Instruction: Go through the records and filter out every line lacking the word "Pasaporte"; copy the lines that remain.
BEGIN Raw data
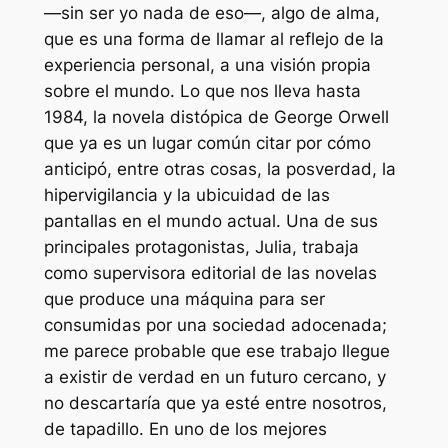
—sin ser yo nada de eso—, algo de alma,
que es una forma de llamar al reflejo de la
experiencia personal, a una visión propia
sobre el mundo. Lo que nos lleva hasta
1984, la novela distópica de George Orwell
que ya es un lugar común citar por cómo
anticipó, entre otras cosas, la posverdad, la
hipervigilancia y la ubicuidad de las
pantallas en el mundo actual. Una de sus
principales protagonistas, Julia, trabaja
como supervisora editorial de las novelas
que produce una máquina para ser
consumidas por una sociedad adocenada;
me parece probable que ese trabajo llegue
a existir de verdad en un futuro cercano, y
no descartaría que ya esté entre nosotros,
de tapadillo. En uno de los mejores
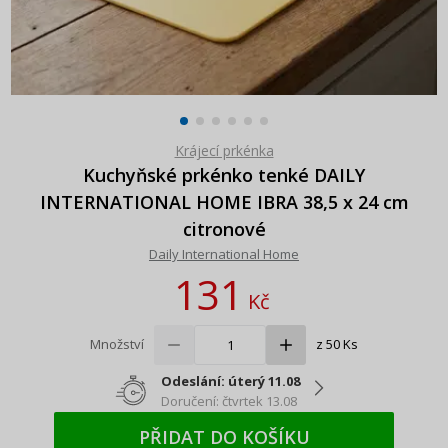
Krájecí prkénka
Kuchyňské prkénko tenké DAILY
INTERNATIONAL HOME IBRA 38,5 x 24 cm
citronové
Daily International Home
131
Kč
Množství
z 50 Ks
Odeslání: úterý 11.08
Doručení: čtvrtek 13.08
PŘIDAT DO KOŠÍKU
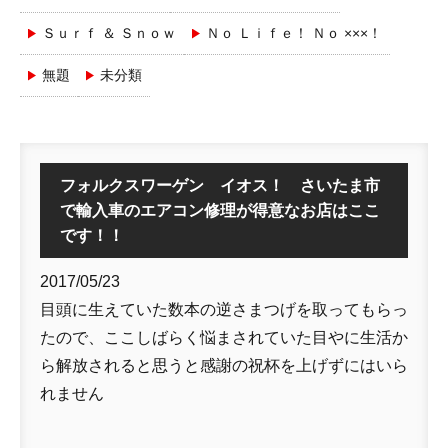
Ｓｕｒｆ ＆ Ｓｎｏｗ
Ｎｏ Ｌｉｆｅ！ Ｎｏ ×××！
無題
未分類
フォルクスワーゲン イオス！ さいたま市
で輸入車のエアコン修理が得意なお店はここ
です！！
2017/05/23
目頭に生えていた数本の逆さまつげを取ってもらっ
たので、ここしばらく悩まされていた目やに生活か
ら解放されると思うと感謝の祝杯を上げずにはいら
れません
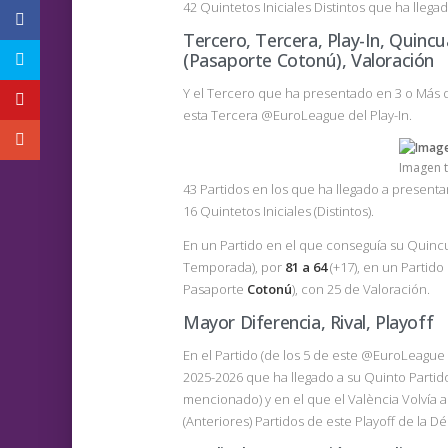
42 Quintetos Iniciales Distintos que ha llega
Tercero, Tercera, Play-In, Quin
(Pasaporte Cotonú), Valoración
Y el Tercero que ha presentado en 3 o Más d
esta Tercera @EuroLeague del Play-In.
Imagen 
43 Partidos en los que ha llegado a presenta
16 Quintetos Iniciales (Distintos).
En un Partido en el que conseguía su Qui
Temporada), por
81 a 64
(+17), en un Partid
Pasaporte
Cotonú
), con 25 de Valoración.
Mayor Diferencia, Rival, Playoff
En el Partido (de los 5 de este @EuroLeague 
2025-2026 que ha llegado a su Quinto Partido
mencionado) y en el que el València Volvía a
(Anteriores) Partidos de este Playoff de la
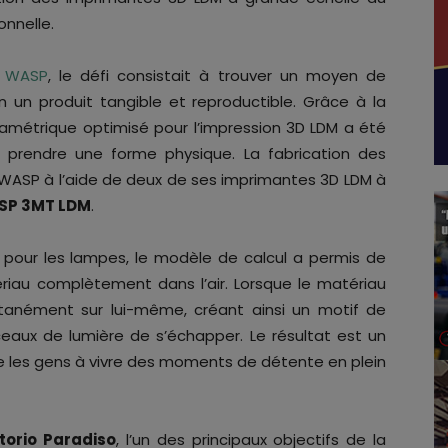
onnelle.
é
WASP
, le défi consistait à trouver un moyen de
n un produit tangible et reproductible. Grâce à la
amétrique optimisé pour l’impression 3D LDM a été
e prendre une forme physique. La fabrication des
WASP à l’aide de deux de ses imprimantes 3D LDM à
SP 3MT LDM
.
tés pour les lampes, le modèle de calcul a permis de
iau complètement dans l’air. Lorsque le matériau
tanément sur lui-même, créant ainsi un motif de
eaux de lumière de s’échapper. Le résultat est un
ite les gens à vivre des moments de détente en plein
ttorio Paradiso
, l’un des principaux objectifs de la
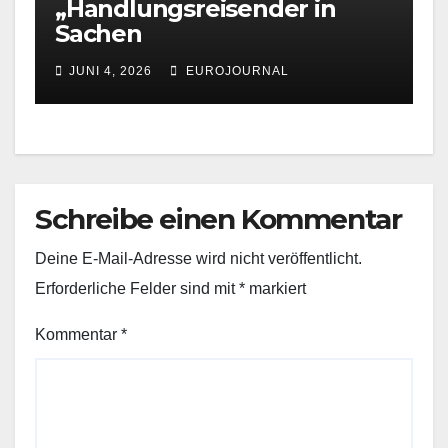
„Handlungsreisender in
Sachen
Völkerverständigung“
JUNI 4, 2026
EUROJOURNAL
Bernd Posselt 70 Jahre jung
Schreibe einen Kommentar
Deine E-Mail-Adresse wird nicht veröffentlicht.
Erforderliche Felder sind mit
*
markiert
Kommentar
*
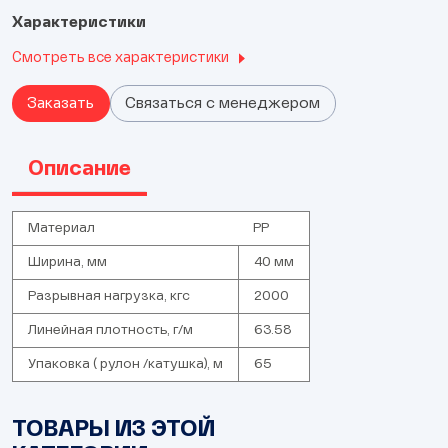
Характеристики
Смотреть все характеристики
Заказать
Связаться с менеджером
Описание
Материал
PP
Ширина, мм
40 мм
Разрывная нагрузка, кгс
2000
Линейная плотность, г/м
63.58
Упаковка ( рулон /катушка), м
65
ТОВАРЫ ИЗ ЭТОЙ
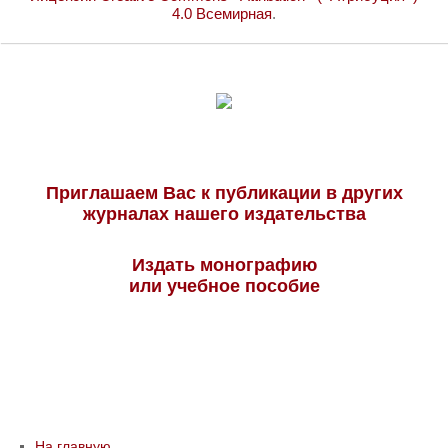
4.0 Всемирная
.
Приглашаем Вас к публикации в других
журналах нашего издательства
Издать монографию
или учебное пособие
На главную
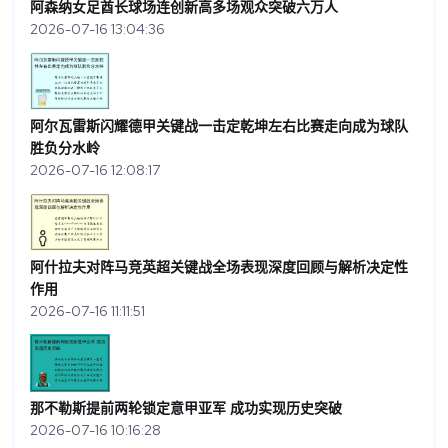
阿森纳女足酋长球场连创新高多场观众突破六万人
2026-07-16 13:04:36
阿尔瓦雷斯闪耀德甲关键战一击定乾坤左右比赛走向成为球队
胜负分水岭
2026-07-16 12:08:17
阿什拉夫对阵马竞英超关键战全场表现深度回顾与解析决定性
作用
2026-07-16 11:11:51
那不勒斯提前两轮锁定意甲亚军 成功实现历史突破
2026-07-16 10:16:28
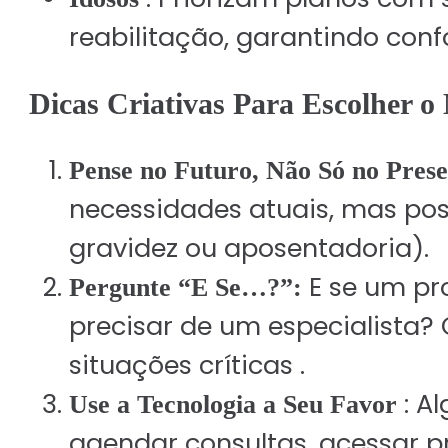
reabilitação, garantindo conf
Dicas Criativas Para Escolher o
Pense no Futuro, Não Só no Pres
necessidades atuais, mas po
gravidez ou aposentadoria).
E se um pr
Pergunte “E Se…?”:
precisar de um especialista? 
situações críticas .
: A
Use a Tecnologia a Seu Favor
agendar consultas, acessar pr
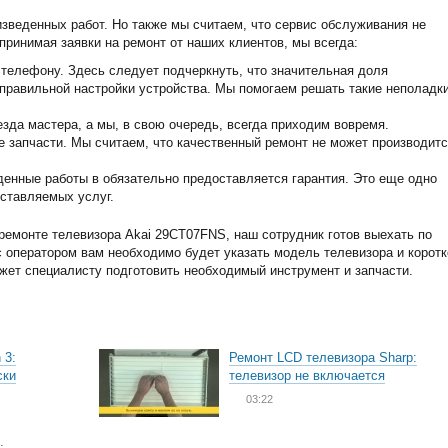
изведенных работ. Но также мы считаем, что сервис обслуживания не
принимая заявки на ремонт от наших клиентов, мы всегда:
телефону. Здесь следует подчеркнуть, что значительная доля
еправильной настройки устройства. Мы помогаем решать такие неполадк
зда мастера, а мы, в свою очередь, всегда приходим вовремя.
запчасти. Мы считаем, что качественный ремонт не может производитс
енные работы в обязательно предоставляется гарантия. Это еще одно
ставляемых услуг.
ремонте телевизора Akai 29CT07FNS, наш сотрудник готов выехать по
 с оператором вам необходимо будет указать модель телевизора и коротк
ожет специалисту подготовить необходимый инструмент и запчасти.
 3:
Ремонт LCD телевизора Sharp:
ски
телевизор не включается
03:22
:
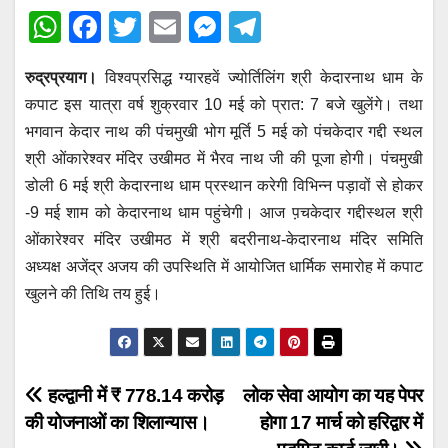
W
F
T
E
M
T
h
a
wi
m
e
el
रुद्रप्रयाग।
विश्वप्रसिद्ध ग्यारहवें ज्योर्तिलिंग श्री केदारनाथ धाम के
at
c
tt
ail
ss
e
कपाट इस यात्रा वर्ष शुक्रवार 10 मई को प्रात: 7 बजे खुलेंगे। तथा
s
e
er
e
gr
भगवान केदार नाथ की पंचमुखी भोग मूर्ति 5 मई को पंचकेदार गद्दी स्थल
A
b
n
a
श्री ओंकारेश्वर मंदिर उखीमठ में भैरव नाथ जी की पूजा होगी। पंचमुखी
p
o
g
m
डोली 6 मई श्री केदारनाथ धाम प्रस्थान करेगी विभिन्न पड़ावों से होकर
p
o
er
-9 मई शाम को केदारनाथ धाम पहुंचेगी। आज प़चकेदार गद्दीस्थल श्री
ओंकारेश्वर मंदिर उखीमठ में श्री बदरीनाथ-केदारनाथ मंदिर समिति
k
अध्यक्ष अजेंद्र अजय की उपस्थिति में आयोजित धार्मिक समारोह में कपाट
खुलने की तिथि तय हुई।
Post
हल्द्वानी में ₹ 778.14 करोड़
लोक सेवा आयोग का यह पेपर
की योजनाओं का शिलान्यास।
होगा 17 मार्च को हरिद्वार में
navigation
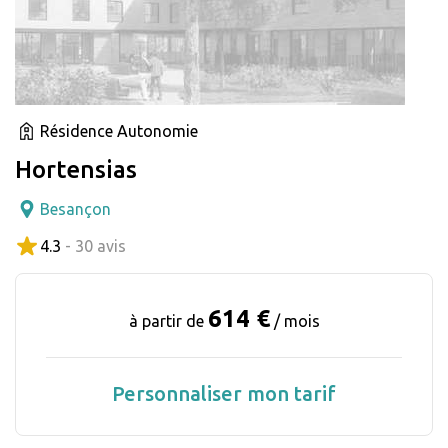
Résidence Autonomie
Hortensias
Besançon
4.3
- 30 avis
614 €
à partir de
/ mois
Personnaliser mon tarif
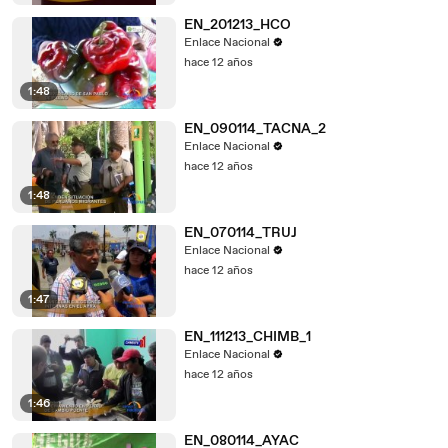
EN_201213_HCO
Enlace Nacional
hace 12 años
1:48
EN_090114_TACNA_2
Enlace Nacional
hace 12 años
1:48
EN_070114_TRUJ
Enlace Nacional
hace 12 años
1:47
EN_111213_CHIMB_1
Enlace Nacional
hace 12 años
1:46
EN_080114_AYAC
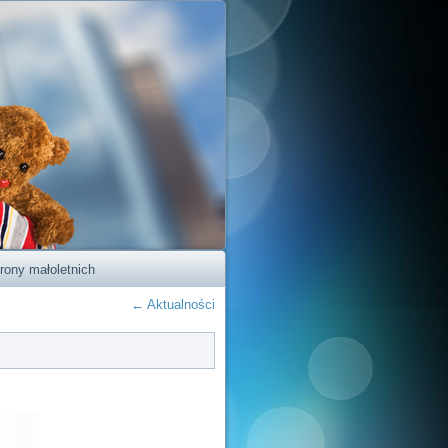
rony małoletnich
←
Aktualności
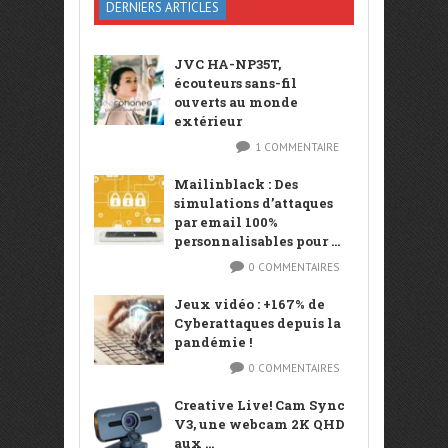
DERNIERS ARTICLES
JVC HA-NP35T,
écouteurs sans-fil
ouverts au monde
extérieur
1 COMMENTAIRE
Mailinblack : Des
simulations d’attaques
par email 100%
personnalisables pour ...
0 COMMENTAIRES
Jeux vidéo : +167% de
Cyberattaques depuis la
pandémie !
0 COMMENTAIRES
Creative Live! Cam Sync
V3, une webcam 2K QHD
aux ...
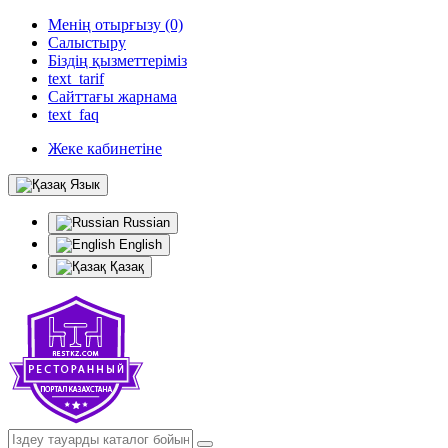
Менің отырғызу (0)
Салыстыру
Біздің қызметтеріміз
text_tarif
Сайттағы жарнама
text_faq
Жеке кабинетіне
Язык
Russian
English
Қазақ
END Raw data
Solution to the problem:
(Pasaporte Cotonú), Valoración
Pasaporte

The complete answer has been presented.